(SUPPLIED RECORDS Opens)

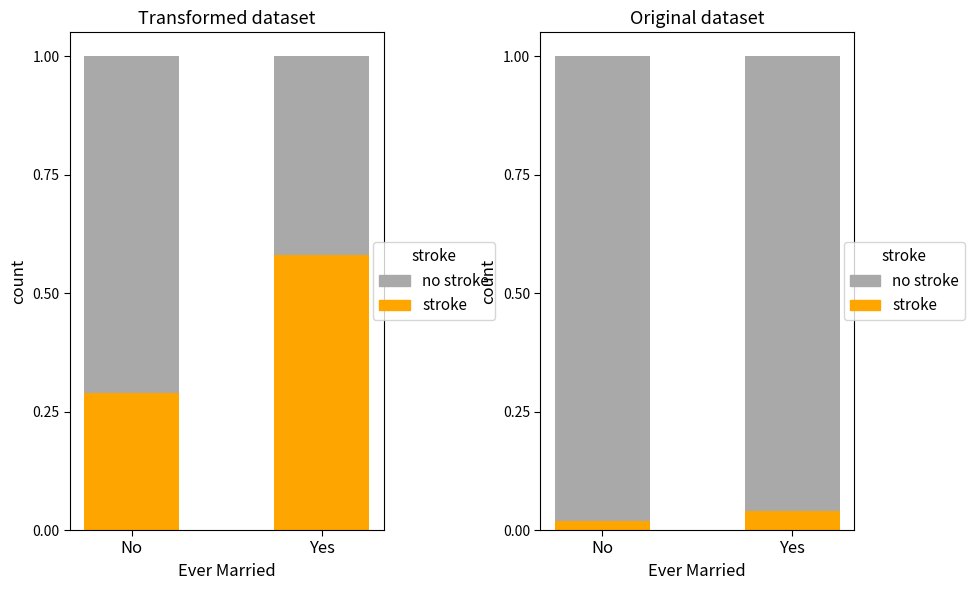

What is the sum of the no stroke values at No and Yes?

1.9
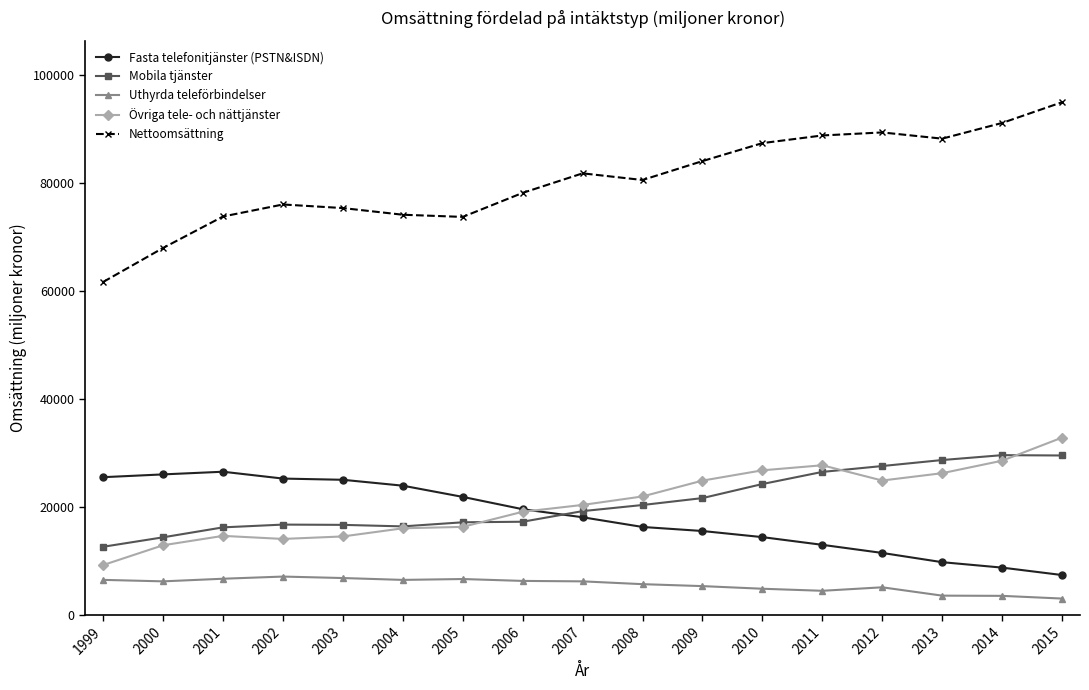

Which label corresponds to the largest value in the chart?

2015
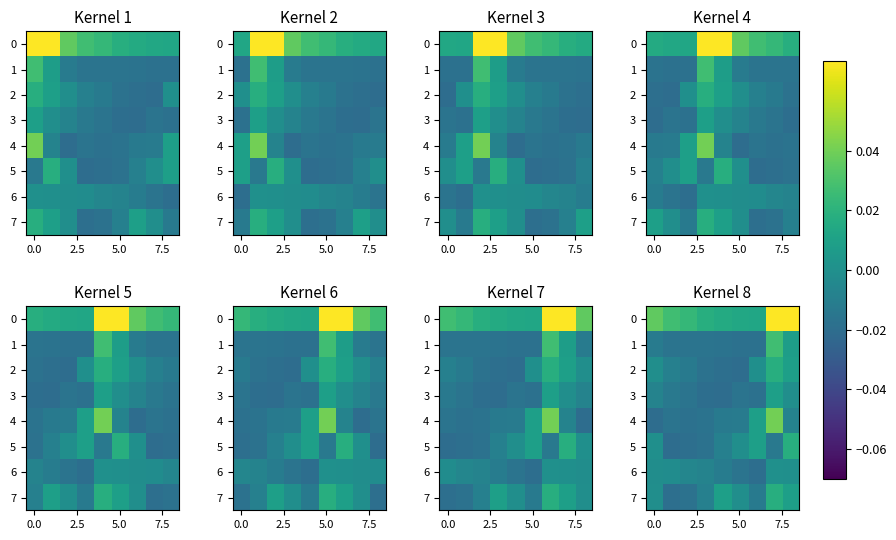

Rank the series by their maximum value, from lowest to highest.

6, 3, 5, 2, 7, 1, 4, 0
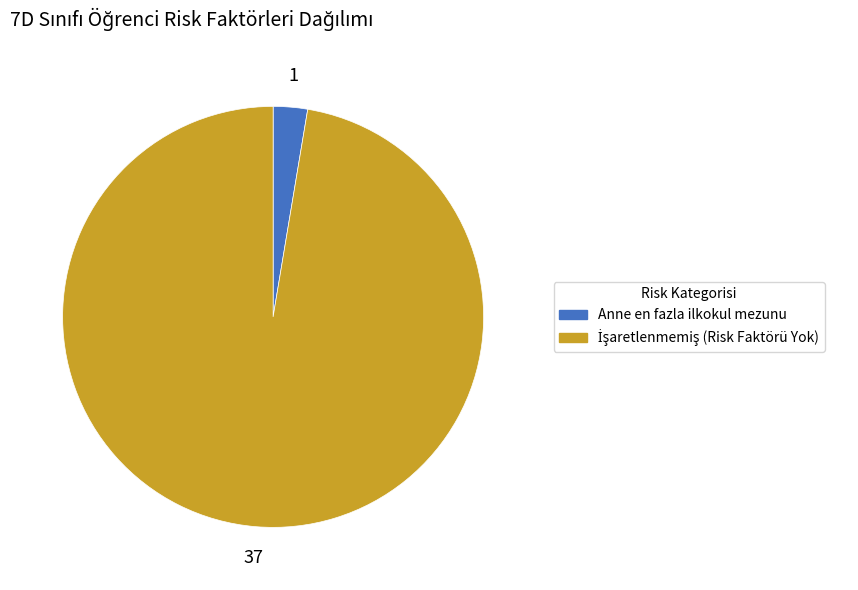

Is it true that Anne en fazla ilkokul mezunu is 3% of the pie?

True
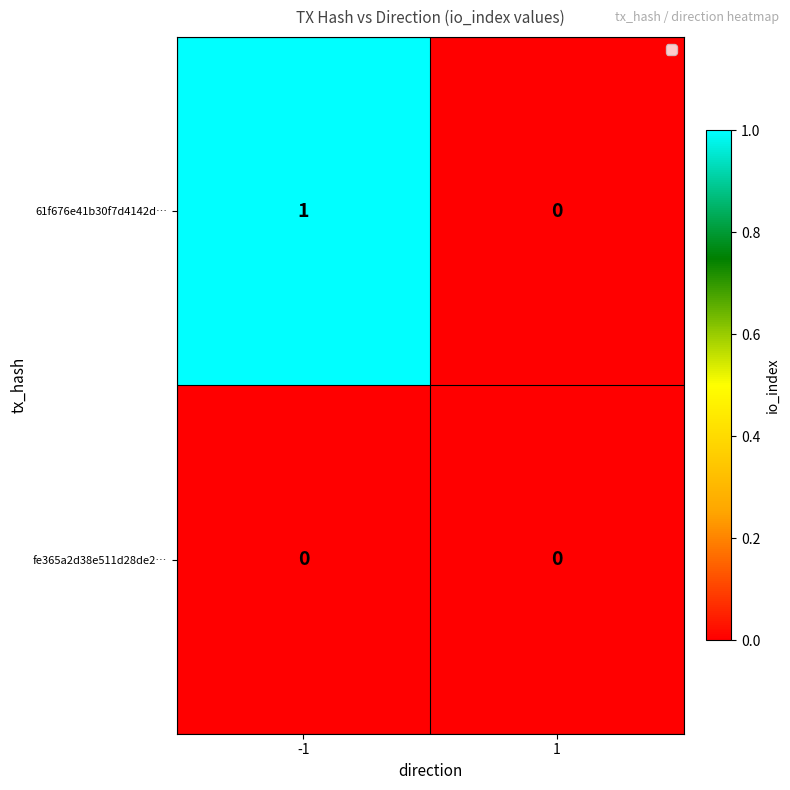

Which series has the widest spread of values?

61f676e41b30f7d4142d…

(SUPPLIED RECORDS Closes)

**DIRECTIONS:** Rewrite all the rows above, replacing every occurrence of the word "series" with "data sets" and changing nothing else. Omit the pictures.

**EXERCISE RESULT:**
What is the sum of the no stroke values at No and Yes?

1.9

Which label corresponds to the largest value in the chart?

2015

Rank the data sets by their maximum value, from lowest to highest.

6, 3, 5, 2, 7, 1, 4, 0

Is it true that Anne en fazla ilkokul mezunu is 3% of the pie?

True

Which data sets has the widest spread of values?

61f676e41b30f7d4142d…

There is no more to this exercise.